Social / Business Data Science 2024 > Applied Deep Learning and Artificial Intelligence > Portfolio Assignment 2

Portfolio Assignment 2

Note: M3 - Group Assignment 2 Deadline: Monday 17th of Feb

Corgi Pups Neon Image

Introduction

This exercise is designed to deepen your understanding and skills in modern deep learning techniques with a focus on classification tasks.
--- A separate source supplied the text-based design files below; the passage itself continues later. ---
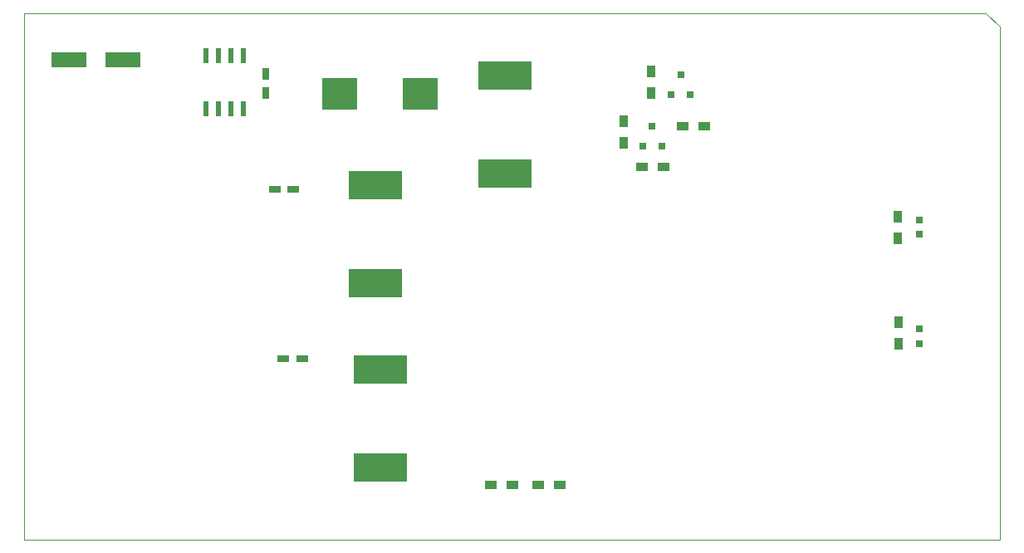
<source format=gtp>
G04 #@! TF.FileFunction,Paste,Top*
%FSLAX46Y46*%
G04 Gerber Fmt 4.6, Leading zero omitted, Abs format (unit mm)*
G04 Created by KiCad (PCBNEW (2015-07-04 BZR 5884)-product) date Mon 13 Jul 2015 19:38:23 CEST*
%MOMM*%
G01*
G04 APERTURE LIST*
%ADD10C,0.050000*%
%ADD11C,0.010000*%
%ADD12R,0.797560X0.797560*%
%ADD13R,3.599180X1.600200*%
%ADD14R,1.200000X0.750000*%
%ADD15R,0.750000X1.200000*%
%ADD16R,3.600000X3.200000*%
%ADD17R,5.400040X2.900680*%
%ADD18R,0.800100X0.800100*%
%ADD19R,1.200000X0.900000*%
%ADD20R,0.900000X1.200000*%
%ADD21R,0.600000X1.500000*%
G04 APERTURE END LIST*
D10*
D11*
X5080Y5080D02*
X99451160Y5080D01*
X5080Y53721000D02*
X5080Y5080D01*
X98054160Y53721000D02*
X5080Y53721000D01*
X99451160Y52324000D02*
X98054160Y53721000D01*
X99451160Y5080D02*
X99451160Y52324000D01*
D12*
X91231720Y32636460D03*
X91231720Y31137860D03*
X91231720Y20012660D03*
X91231720Y21511260D03*
D13*
X4559300Y48955960D03*
X10060940Y48955960D03*
D14*
X25537120Y35747960D03*
X27437120Y35747960D03*
X26426120Y18475960D03*
X28326120Y18475960D03*
D15*
X24582120Y45592960D03*
X24582120Y47492960D03*
D16*
X40315320Y45501560D03*
X32115320Y45501560D03*
D17*
X35758120Y36177220D03*
X35758120Y26174700D03*
X36266120Y17381220D03*
X36266120Y7378700D03*
D18*
X63052920Y40182800D03*
X64952920Y40182800D03*
X64002920Y42181780D03*
X65948520Y45415200D03*
X67848520Y45415200D03*
X66898520Y47414180D03*
D19*
X47561320Y5623560D03*
X49761320Y5623560D03*
X52336520Y5623560D03*
X54536520Y5623560D03*
D20*
X61127640Y40495040D03*
X61127640Y42695040D03*
X63901320Y45569960D03*
X63901320Y47769960D03*
D19*
X62953720Y38033960D03*
X65153720Y38033960D03*
X67068520Y42148760D03*
X69268520Y42148760D03*
D20*
X88996520Y30736360D03*
X88996520Y32936360D03*
X89148920Y22217560D03*
X89148920Y20017560D03*
D21*
X22296120Y49369960D03*
X21026120Y49369960D03*
X19756120Y49369960D03*
X18486120Y49369960D03*
X18486120Y43969960D03*
X19756120Y43969960D03*
X21026120Y43969960D03*
X22296120Y43969960D03*
D17*
X48966120Y47353220D03*
X48966120Y37350700D03*
M02*

</source>
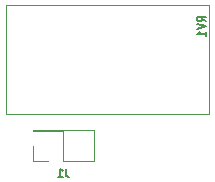
<source format=gbo>
G04 #@! TF.FileFunction,Legend,Bot*
%FSLAX46Y46*%
G04 Gerber Fmt 4.6, Leading zero omitted, Abs format (unit mm)*
G04 Created by KiCad (PCBNEW 4.0.4-1.fc24-product) date Tue Jun 12 10:09:24 2018*
%MOMM*%
%LPD*%
G01*
G04 APERTURE LIST*
%ADD10C,0.100000*%
%ADD11C,0.120000*%
%ADD12C,0.150000*%
G04 APERTURE END LIST*
D10*
D11*
X146100000Y-90300000D02*
X146100000Y-81100000D01*
X128900000Y-90300000D02*
X128900000Y-81100000D01*
X146100000Y-90300000D02*
X128900000Y-90300000D01*
X146100000Y-81100000D02*
X128900000Y-81100000D01*
X131170000Y-91670000D02*
X136370000Y-91670000D01*
X131170000Y-91730000D02*
X131170000Y-91670000D01*
X136370000Y-94330000D02*
X136370000Y-91670000D01*
X131170000Y-91730000D02*
X133770000Y-91730000D01*
X133770000Y-91730000D02*
X133770000Y-94330000D01*
X133770000Y-94330000D02*
X136370000Y-94330000D01*
X131170000Y-93000000D02*
X131170000Y-94330000D01*
X131170000Y-94330000D02*
X132500000Y-94330000D01*
D12*
X145816667Y-82483334D02*
X145483333Y-82250000D01*
X145816667Y-82083334D02*
X145116667Y-82083334D01*
X145116667Y-82350000D01*
X145150000Y-82416667D01*
X145183333Y-82450000D01*
X145250000Y-82483334D01*
X145350000Y-82483334D01*
X145416667Y-82450000D01*
X145450000Y-82416667D01*
X145483333Y-82350000D01*
X145483333Y-82083334D01*
X145116667Y-82683334D02*
X145816667Y-82916667D01*
X145116667Y-83150000D01*
X145816667Y-83750000D02*
X145816667Y-83350000D01*
X145816667Y-83550000D02*
X145116667Y-83550000D01*
X145216667Y-83483334D01*
X145283333Y-83416667D01*
X145316667Y-83350000D01*
X134003333Y-94946667D02*
X134003333Y-95446667D01*
X134036667Y-95546667D01*
X134103333Y-95613333D01*
X134203333Y-95646667D01*
X134270000Y-95646667D01*
X133303334Y-95646667D02*
X133703334Y-95646667D01*
X133503334Y-95646667D02*
X133503334Y-94946667D01*
X133570000Y-95046667D01*
X133636667Y-95113333D01*
X133703334Y-95146667D01*
M02*

</source>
In this assignment, you are required to fine-tune a transformer model for one of the following classification tasks:

Binary Classification
Multi-Class Classification
Multi-Label Classification

You can choose any dataset (from 🤗 Hugging Face Datasets, Kaggle, or your own collection) that is suitable for the classification task you wish to address.

Task Description

Your assignment involves the following key steps:

Dataset Selection and Preprocessing
- Choose a dataset appropriate for your chosen classification task (binary, multi-class, or multi-label).
- Preprocess the data as needed (e.g., tokenization, handling class imbalance, etc.).
Model Selection and Fine-Tuning
- Use a transformer model (e.g., BERT, RoBERTa, DistilBERT, etc.) available from Hugging Face.
- Fine-tune the model on your selected dataset using libraries such as Simple Transformers or Hugging Face Transformers.
- Document your training process, including hyperparameter choices, evaluation metrics, and any challenges encountered.
Evaluation
- Evaluate your fine-tuned model using appropriate metrics (e.g., accuracy, F1-score, ROC-AUC for binary; precision, recall, etc.).
- Provide a brief analysis of the model’s performance on the test set.
Deployment (Optional)
- Optionally, develop a simple web application using Streamlit or Gradio that allows users to input text and see classification predictions.
- This step is meant to demonstrate how your model can be deployed in a real-world scenario.
Upload to Hugging Face Hub
- Once fine-tuning is complete, upload your model to the Hugging Face Hub and provide a link to the repository.
- Ensure that your model card includes information about the dataset, training parameters, evaluation metrics, and intended use.

Data

You may utilize datasets from 🤗 Hugging Face, Kaggle, or create your own.
Ensure that you cite your data source appropriately in your documentation.

Delivery

GitHub Repository
- Create a repository containing your code, notebooks, and documentation.
- Include a README.md with a brief description of your assignment, your approach, and instructions on how to run your code.
Colab or Jupyter Notebook
- Save your working notebook in the repository.
- Ensure that the notebook includes detailed explanations of each step, from data preprocessing to model evaluation.
Group Work
- You may work in groups of up to 3 members.
- Each group member’s contribution should be briefly outlined in the README or the notebook.
Technical Explainer Video
- Record a short (~5 minutes) technical explainer video presenting your main ideas, methodology, and results.
- You may use Panopto, OBS Studio, Loom, or any other screen-recording tool.
- Include the video link in your submission.
Submission
- Send an email to Hamid (hamidb@business.aau.dk) with the link to your GitHub repository (and video) by the deadline.

Good luck and have fun exploring classification with transformer models in PyTorch and Hugging Face!